Low temperatures Friday night were forecast to reach the upper teens in the colder locations to the low 20s, which would pose risks for bud damage in soft fruits like apricots and cherries and some early apples and pears.
Tonight is forecast to be only marginally warmer before temperatures gradually increase early next week.
“We would much prefer not to be in these types of temperatures,” said Mark LaPierre, a horticulturalist with Wilbur-Ellis Co. of Yakima, a crop consulting and supply firm. “We are thinking with that forecast, stone (fruit) and more advanced apples and pears are susceptible.”
The cold weather at the start of spring has followed a period of unseasonably warm days earlier this month that increased fruit bud development.
Matt Whiting, a Washington State University horticulturalist at the Prosser research center, said there is definite concern about weekend temperatures reaching the low 20s, at which point some bud losses would occur.
“Apricots are the first species that flowers. There are some growers in the West Valley and Parker areas that will be at risk,” Whiting said.
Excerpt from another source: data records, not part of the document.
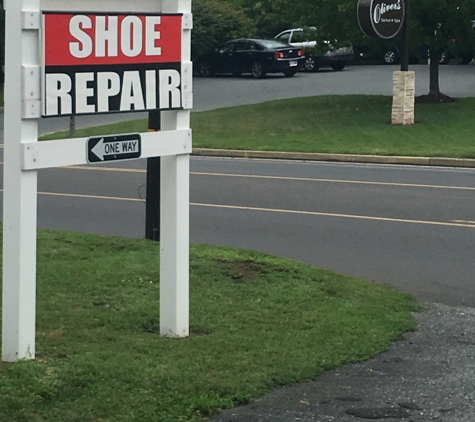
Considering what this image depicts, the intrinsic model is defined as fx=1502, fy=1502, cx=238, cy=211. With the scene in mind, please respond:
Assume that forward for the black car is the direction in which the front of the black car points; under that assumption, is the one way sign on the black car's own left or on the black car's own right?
on the black car's own left

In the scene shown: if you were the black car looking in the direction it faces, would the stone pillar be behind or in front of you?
behind

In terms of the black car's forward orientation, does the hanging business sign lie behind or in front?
behind

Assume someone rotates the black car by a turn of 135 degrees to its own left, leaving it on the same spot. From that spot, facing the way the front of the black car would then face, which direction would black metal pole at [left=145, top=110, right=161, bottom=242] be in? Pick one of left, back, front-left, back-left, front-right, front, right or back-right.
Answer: front

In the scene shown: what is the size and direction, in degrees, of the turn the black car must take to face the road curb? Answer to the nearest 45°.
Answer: approximately 135° to its left

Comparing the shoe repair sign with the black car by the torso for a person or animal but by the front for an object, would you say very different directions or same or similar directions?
very different directions

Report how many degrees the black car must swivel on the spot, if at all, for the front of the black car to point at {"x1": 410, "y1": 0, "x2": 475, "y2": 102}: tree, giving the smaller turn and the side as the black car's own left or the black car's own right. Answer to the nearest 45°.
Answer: approximately 135° to the black car's own left

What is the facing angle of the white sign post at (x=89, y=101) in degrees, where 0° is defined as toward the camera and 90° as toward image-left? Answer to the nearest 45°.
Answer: approximately 315°

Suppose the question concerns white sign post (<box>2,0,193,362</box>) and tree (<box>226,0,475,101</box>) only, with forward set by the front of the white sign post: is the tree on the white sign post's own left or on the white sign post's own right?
on the white sign post's own left

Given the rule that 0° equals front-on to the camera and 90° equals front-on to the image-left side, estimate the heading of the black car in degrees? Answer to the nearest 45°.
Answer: approximately 135°

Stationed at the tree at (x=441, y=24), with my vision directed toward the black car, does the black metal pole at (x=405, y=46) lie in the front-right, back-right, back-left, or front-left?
back-left
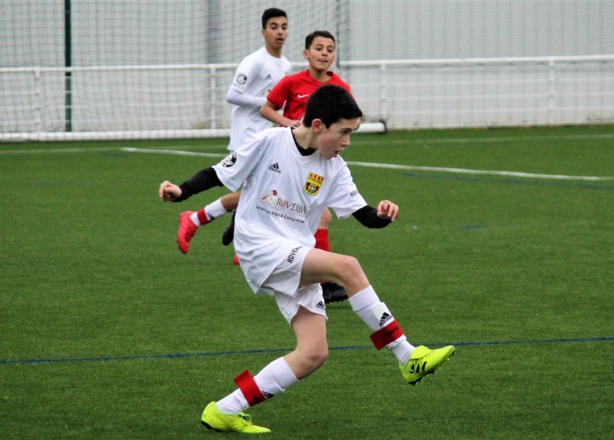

Some areas experienced colder temperatures Friday morning. Data maintained by the Washington State University agricultural weather network at the Prosser research center, showed Moxee recorded a low temperature of 16 degrees Fahrenheit. Pomona, east of Selah, hit 21 degrees. Wapato and Toppenish had lows of 24 degrees.
Nic Loyd, a meteorologist with the weather network, said the region is under a cold air mass following the passage of a cold front that included windy conditions. Little wind is expected this weekend to help mix the air and warm temperatures.
“We have a convergence of factors that will make for a cold series of nights,” he said.
The National Weather Service is forecasting a low this morning of 22 degrees in Yakima. Overnight low temperatures early Sunday will be 25 degrees before warming to the high 30s by midweek.